A China solicitou formalmente a participação nas consultas abertas na Organização Mundial do Comércio (OMC) pelo governo brasileiro contra as tarifas adicionais de até 37,5% impostas pelos Estados Unidos durante a gestão de Donald Trump. A medida é vista como passo estratégico para reforçar os esforços do Brasil diante da controvérsia comercial e amplia a relevância internacional do caso.
Interesse chinês em jogo
Em documento protocolado na OMC, a delegação chinesa declarou ter "interesse comercial substancial nessas consultas", argumentando que as investigações conduzidas pelo Escritório do Representante Comercial dos EUA (USTR) contra exportações brasileiras também afetam as condições de concorrência dos produtos chineses no mercado norte-americano. Pequim ressaltou que as tarifas aplicadas pelos Estados Unidos comprometem todas as exportações do país, exceto aquelas previstas em isenções.
Conforme as regras da OMC, cabe aos principais envolvidos — Brasil e Estados Unidos — autorizar que a China participe como terceiro membro nas negociações. Esse movimento reflete preocupação chinesa com investigações baseadas em alegações de práticas comerciais desleais e trabalho forçado, temas que também repercutem diretamente no comércio entre China e EUA.
Controvérsia bilateral e tensão comercial
O governo brasileiro, sob a liderança de Luiz Inácio Lula da Silva, acionou a OMC em julho, contestando a validade das sobretaxas norte-americanas. Segundo o Brasil, as medidas desrespeitam princípios do comércio internacional e prejudicam a isonomia entre os países membros. Especificamente, o Brasil questiona uma tarifa adicional de 25% sobre produtos nacionais, justificada por supostas práticas desleais, e outra de 12,5%, baseada em acusação de falha no combate à importação de itens produzidos com trabalho forçado.

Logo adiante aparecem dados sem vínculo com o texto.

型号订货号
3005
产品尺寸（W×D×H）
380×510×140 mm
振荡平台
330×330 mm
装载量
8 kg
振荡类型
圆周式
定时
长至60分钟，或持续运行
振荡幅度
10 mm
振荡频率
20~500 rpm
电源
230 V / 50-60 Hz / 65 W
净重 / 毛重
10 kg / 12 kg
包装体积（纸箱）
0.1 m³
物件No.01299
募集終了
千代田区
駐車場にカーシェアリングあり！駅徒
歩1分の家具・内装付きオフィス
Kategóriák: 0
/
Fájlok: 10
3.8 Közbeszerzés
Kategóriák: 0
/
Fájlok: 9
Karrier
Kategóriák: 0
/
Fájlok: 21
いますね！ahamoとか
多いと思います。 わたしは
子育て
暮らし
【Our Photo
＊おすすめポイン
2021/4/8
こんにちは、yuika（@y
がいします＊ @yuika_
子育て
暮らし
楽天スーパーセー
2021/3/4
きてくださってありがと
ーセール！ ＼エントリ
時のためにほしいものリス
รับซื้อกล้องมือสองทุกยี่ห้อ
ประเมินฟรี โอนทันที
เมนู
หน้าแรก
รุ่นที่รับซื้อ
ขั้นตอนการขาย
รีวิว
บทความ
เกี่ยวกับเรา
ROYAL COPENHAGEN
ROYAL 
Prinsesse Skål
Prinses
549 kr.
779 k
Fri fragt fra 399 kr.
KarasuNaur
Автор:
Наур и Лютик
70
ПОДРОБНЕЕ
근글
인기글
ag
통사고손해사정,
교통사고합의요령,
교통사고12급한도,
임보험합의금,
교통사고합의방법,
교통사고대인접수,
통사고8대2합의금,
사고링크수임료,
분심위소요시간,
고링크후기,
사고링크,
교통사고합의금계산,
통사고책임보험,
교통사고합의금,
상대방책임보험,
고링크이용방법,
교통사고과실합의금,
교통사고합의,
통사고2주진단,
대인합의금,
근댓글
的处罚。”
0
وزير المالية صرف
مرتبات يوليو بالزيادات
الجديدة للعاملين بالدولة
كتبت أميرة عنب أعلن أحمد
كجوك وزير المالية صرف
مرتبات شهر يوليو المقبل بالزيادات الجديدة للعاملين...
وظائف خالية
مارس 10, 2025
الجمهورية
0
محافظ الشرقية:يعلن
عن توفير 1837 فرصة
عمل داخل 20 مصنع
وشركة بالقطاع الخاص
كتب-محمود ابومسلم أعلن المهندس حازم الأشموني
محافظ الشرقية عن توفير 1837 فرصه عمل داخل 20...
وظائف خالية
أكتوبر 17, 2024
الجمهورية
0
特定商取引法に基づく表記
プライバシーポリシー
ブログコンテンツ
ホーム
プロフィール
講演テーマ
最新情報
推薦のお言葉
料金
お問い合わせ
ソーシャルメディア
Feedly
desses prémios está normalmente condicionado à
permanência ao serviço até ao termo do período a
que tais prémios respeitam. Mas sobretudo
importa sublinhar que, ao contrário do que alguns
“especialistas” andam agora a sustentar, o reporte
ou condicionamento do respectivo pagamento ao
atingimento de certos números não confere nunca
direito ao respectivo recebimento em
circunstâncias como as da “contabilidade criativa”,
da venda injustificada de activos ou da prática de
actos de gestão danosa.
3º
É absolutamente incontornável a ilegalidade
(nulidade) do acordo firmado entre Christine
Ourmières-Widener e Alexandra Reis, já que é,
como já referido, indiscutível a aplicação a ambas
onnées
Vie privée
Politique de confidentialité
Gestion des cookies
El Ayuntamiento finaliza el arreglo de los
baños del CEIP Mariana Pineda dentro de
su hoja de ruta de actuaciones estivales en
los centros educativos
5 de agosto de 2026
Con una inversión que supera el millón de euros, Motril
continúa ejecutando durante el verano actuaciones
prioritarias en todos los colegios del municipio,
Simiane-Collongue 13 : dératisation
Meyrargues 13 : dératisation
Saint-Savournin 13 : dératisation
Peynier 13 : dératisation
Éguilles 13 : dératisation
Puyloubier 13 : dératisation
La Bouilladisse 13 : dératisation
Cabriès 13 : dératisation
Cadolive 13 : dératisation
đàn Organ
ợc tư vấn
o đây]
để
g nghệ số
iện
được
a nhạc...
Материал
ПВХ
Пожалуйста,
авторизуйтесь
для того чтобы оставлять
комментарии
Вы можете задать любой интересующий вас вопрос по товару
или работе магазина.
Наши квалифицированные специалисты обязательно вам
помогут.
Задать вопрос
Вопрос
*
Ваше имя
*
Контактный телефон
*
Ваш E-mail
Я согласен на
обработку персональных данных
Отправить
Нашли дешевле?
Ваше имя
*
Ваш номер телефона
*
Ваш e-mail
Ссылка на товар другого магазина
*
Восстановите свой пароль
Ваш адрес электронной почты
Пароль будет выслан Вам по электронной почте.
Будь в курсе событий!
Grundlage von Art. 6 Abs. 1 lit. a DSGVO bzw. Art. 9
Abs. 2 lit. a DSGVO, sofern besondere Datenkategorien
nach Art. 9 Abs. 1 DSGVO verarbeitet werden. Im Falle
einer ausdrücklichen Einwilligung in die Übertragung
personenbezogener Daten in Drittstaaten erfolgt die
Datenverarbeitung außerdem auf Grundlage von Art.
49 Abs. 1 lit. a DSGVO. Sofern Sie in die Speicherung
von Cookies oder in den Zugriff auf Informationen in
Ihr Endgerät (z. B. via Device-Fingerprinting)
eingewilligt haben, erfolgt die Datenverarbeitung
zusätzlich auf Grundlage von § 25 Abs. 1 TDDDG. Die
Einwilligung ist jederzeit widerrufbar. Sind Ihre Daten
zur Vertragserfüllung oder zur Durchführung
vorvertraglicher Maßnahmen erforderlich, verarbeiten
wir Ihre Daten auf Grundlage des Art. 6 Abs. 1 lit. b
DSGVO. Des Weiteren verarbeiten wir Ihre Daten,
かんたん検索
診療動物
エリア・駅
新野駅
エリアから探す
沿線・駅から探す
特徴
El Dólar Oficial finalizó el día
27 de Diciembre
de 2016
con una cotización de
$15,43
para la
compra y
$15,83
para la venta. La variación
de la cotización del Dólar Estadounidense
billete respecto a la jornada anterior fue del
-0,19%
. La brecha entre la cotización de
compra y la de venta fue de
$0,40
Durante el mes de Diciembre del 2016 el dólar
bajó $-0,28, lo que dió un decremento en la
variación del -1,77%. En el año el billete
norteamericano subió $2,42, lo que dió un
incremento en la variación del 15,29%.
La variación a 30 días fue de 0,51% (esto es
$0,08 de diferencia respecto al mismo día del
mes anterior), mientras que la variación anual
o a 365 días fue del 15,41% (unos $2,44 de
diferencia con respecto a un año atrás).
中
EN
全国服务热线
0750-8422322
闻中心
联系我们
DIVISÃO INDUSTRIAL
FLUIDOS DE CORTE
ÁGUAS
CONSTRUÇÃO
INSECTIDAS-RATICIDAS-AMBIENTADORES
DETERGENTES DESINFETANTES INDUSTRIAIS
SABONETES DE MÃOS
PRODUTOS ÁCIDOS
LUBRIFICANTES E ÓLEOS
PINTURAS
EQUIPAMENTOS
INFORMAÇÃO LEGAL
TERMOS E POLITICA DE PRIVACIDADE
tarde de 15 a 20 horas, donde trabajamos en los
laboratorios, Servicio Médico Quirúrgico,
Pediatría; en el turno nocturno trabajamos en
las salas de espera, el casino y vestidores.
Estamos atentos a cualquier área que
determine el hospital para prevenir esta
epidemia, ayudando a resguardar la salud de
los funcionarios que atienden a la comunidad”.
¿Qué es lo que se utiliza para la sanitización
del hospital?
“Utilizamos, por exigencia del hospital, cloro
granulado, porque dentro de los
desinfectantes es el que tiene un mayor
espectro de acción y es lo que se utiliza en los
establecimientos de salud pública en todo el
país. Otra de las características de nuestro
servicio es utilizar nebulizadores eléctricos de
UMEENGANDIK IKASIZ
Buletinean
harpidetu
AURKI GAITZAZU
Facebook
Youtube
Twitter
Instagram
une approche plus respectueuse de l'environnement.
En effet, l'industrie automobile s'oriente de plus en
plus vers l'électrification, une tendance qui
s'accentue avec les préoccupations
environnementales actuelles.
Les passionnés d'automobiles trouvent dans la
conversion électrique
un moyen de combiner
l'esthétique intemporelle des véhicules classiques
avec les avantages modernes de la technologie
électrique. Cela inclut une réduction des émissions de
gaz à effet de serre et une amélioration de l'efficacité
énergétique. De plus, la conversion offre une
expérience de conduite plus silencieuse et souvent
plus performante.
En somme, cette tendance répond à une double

Apesar de a atual relação diplomática entre Washington e Brasília ser marcada por tensão, o fato de os EUA aceitarem participar da etapa de consultas na OMC é visto como avanço inicial. No entanto, há ceticismo quanto à obtenção de acordos práticos diante da paralisia do sistema multilateral de resolução de disputas e do impasse institucional que persiste desde 2019, quando o governo Trump bloqueou a composição do órgão de apelação da OMC.
Trâmites e próximos passos da disputa
O pedido de consultas é apenas a primeira etapa do processo na OMC. Caso as negociações não resultem em consenso em até 60 dias, Brasil poderá solicitar a formação de um painel arbitral. Esse painel, composto por especialistas, é responsável por analisar argumentos das partes e emitir um relatório, que pode levar meses — ou mesmo anos — para ser finalizado, especialmente em disputas de maior complexidade.
Apesar da dificuldade na resolução, recorrer à OMC é considerado pelo governo brasileiro um gesto relevante, ao reafirmar o compromisso do país com regras internacionais de comércio. Do lado chinês, apoiar o Brasil também serve para fortalecer a defesa do sistema multilateral frente ao protecionismo crescente.
Impasse internacional
A paralisação do órgão de apelação cria dificuldades para qualquer decisão definitiva, já que países que discordem de relatórios de painel podem recorrer e, na ausência de composição plena, manter disputas sem solução concreta.
O desdobramento da participação chinesa e a efetividade das consultas entre Brasil e EUA ainda permanecem incertos. O tema segue no centro do debate sobre regras comerciais globais e poderá influenciar futuras negociações multilaterais.